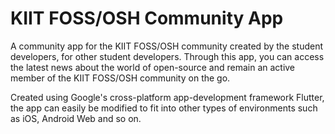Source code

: # KIIT FOSS/OSH Community App

A community app for the KIIT FOSS/OSH community  created by the student developers, for other student developers.
Through this app, you can access the latest news about the world of open-source and remain an active member of the KIIT FOSS/OSH community on the go.

Created using Google's cross-platform app-development framework Flutter, the app can easily be modified to fit into other types of environments such as iOS, Android Web and so on.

### Your objective
Search the material above for the string "FOSS". Show every line that holds it.

### Response area
: # KIIT FOSS/OSH Community App
A community app for the KIIT FOSS/OSH community  created by the student developers, for other student developers.
Through this app, you can access the latest news about the world of open-source and remain an active member of the KIIT FOSS/OSH community on the go.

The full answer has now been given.